Implementing gender-smart opportunities in tandem with diversity and inclusion efforts recognizes the unique value addition of the intersectional diversity dividend—leveraging the view points and contributions of a broader and more (socially, ethnically, generationally, experientially) representative workforce.
A gender lens can be particularly useful for including women who have been excluded from areas of the formal economy. However some women experience other intersecting forms of discrimination in addition to gender biases. To be more diverse and inclusive, companies can intentionally engage women (and men) who are members of historically marginalized1 groups, such as ethnic minorities or people living with a ‘dis’ability.2
Intersectional gender diversity may especially benefit companies. For example, in international social enterprises, strategies to increase the number of not only women, but indigenous women, on boards and in senior management can contribute to organizational sustainability in country, contextualized decision-making, and other strategic outcomes. Beyond counting women, diversity efforts consider how workplace dynamics are affected by other factors such as nationality, ethnicity, legal identifiers, and age. By bringing more voices to the table, workforce diversification can lead to qualitative improvements such as greater innovation, team cohesion, and employee satisfaction. While these may not prove financially material in the immediate, they are valuable organizational enhancements that are often considered proxies for business impacts to come.
Assess company performance on numerous aspects of diversity by using the supplmental Diversity Data Survey, found in Tab 2 of the offline versions of our Gender Scoring Tools.

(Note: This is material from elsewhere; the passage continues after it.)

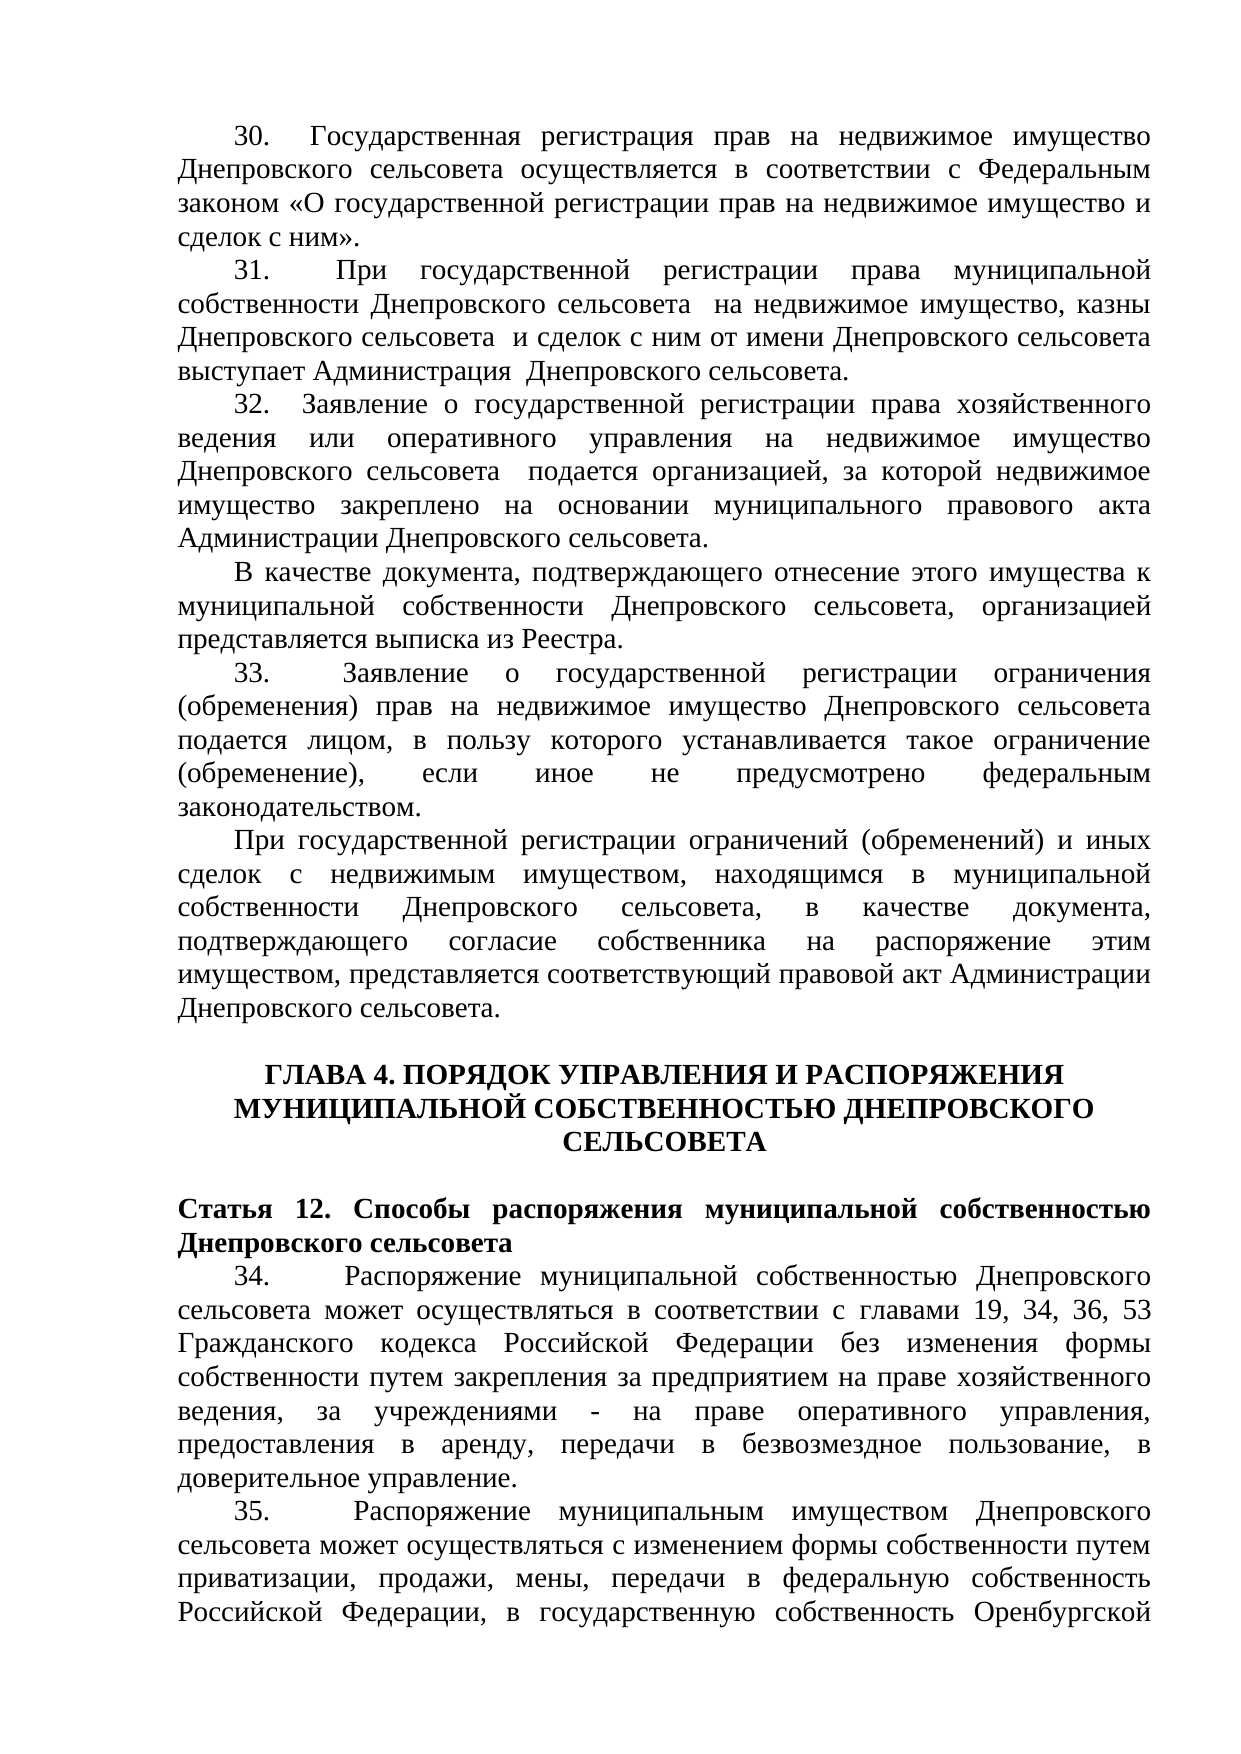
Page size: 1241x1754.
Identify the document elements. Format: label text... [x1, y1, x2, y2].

1 ‘Historically marginalized’ indicates a person or member of a group that has been discriminated against in the past and/or is currently disadvantaged due to one or multiple factors. Affected groups will vary by context, and can include known or unknown identities. For example, historically marginalized people may be ethnic or religious minorities; refugees or war returnees; people living with terminal illness, physical or intellectual disabilities; very elderly or young people; people who have been homeless or formerly incarcerated; people who are gay or transgender; or individuals who experience multiple forms of social marginalization based on their intersecting identities.
2 ‘Dis’ability refers to a condition or function judged to be significantly impaired relative to the usual standard of an individual or group. The term relates to individual functioning, e.g., physical impairment, sensory impairment, cognitive impairment, intellectual impairment, mental illness, and various types of chronic disease.